30. There has accordingly also been a violation of Article 3 of the Convention under its substantive limb, in respect of both applicants.

II. APPLICATION OF ARTICLE 41 OF THE CONVENTION

31. Article 41 of the Convention provides:

“If the Court finds that there has been a violation of the Convention or the Protocols thereto, and if the internal law of the High Contracting Party concerned allows only partial reparation to be made, the Court shall, if necessary, afford just satisfaction to the injured party.”

A. Damage

32. The applicants claimed compensation in respect of non-pecuniary damage, leaving its amount at the Court’s discretion. They asserted that they had suffered psychological harm, which, in respect of the first applicant, had been confirmed by the psychologist’s report, on account of the abuse inflicted by the police and the latter’s impunity.
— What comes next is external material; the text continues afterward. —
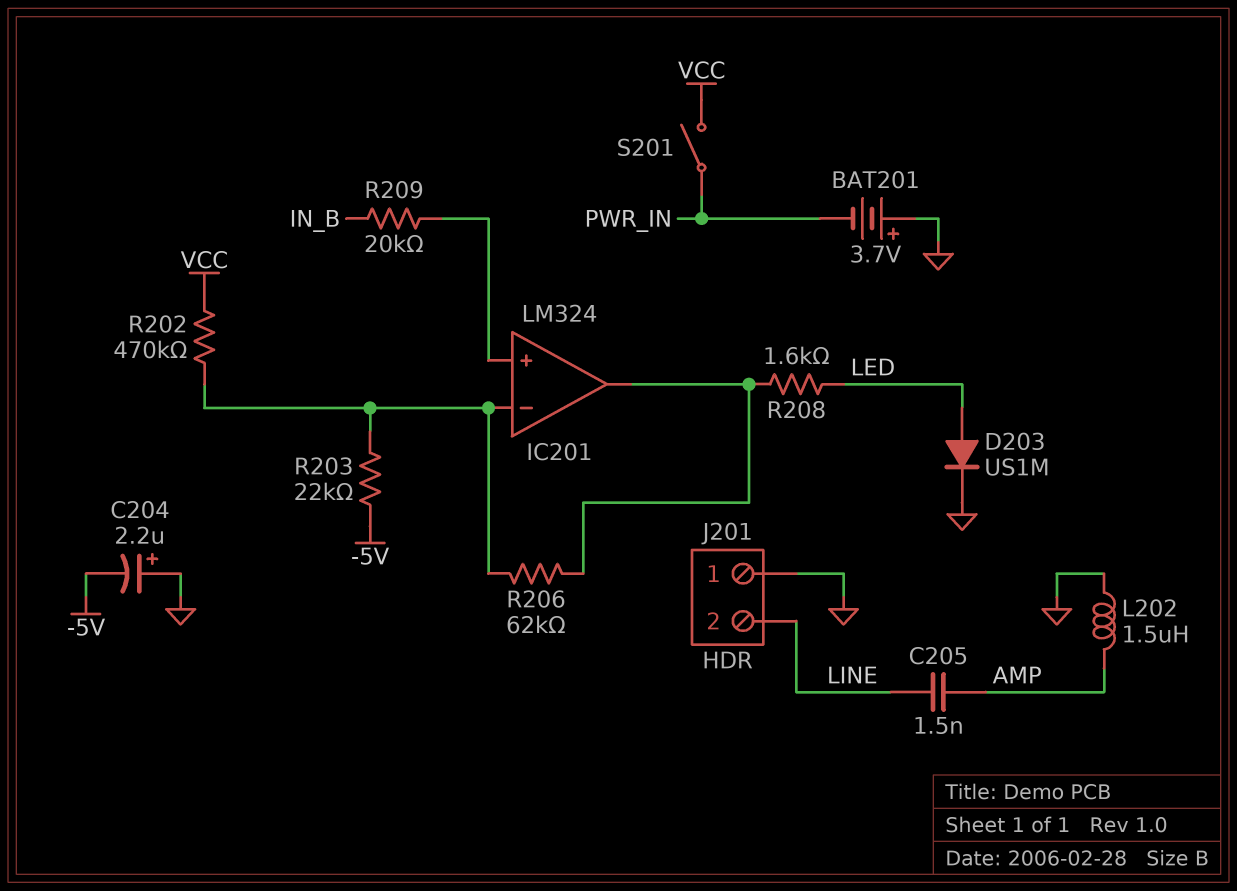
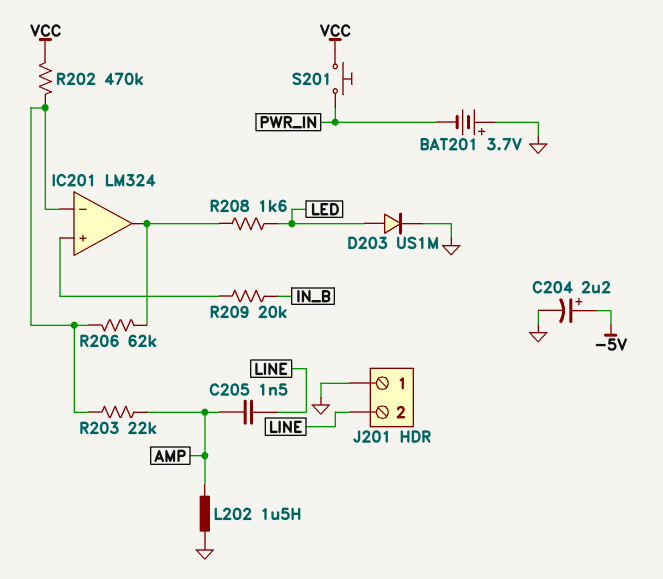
C204: 2.2uF (plus GND, minus -5V) -> 2.2uF (plus -5V, minus GND)
R203: 22k (-5V, IC201/in-) -> 22k (AMP, IC201/in-)
S201: switch (PWR_IN, VCC) -> button (PWR_IN, VCC)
33. The Government contested the claims.

34. The Court awards each of the applicants 10,000 euros (EUR) in respect of non-pecuniary damage, plus any tax that may be chargeable.

B. Costs and expenses

35. The applicants also claimed EUR 1,588 in respect of costs and expenses incurred before the Court, including EUR 1,500 for their legal representation by Ms Khrunova and EUR 88 for postal and translation expenses, to be paid into their representative’s bank account.
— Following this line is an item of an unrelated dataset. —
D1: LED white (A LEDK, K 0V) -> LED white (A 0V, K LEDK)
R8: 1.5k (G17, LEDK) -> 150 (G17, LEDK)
36. The Government contested the claims.

37. According to the Court’s case-law, an applicant is entitled to the reimbursement of costs and expenses only in so far as it has been shown that these were actually and necessarily incurred and are reasonable as to quantum. In the present case, regard being had to the documents in its possession and the above criteria, the Court notes that although Ms Khrunova had a properly signed authority form and represented the applicants from the time their application form was lodged, the applicants did not submit an agreement indicating the cost of their representation by her before the Court. The lawyer’s letter attesting to the fee for her work does not suffice to show that that amount was actually and necessarily incurred by the applicants or, in other words, that they had a legally binding obligation to pay the stipulated fee for legal services, as required by the Court’s case-law (see Sukhovoy v. Russia, no. 63955/00, §§ 42-43, 27 March 2008). In these circumstances the Court makes no award under this head. It further considers it reasonable to award EUR 70 for expenses incurred in the proceedings before it, plus any tax that may be chargeable to the applicants. This amount should be paid into the bank account of the applicants’ representative as requested by them.

C. Default interest

38. The Court considers it appropriate that the default interest rate should be based on the marginal lending rate of the European Central Bank, to which should be added three percentage points.
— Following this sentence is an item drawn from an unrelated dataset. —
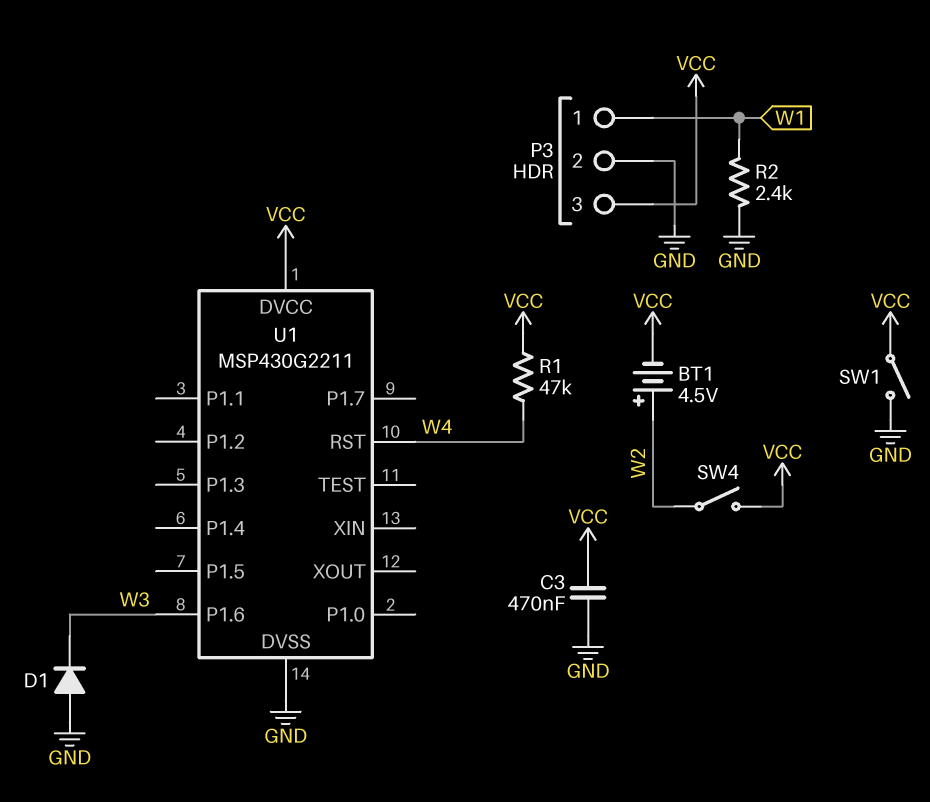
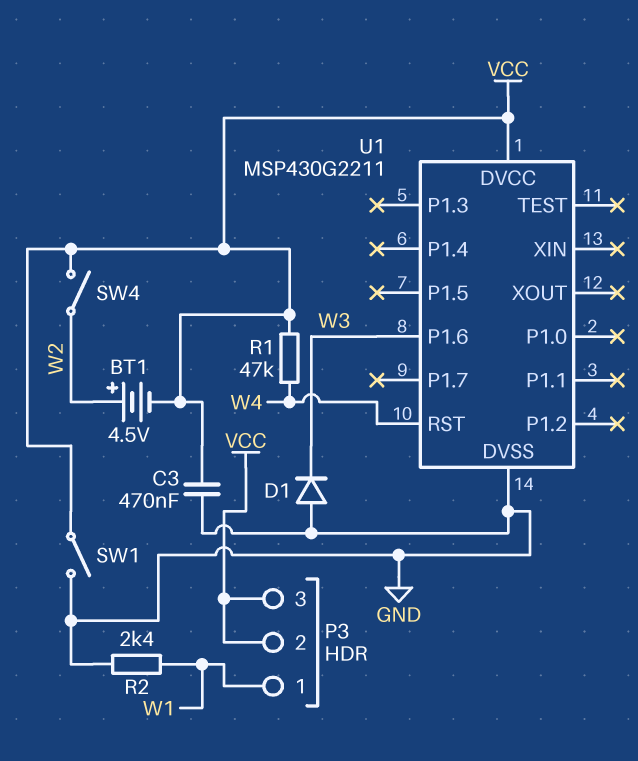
P3 pin 2: GND -> VCC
FOR THESE REASONS, THE COURT, UNANIMOUSLY,

1. Declares the application admissible;

2. Holds that there has been a violation of Article 3 of the Convention under its procedural limb in respect of both applicants;

3. Holds that there has been a violation of Article 3 of the Convention under its substantive limb in respect of both applicants;

4. Holds

(a) that the respondent State is to pay the applicants, within three months from the date on which the judgment becomes final in accordance with Article 44 § 2 of the Convention, the following amounts, to be converted into the currency of the respondent State at the rate applicable at the date of settlement:

(i) EUR 10,000 (ten thousand euros) to each of the applicants, plus any tax that may be chargeable, in respect of non-pecuniary damage;

(ii) EUR 70 (seventy euros), plus any tax that may be chargeable to the applicants, in respect of costs and expenses, to be paid into the bank account of the applicants’ representative;

(b) that from the expiry of the above-mentioned three months until settlement simple interest shall be payable on the above amounts at a rate equal to the marginal lending rate of the European Central Bank during the default period plus three percentage points;

5. Dismisses the remainder of the applicants’ claim for just satisfaction.

Done in English, and notified in writing on 24 May 2022, pursuant to Rule 77 §§ 2 and 3 of the Rules of Court.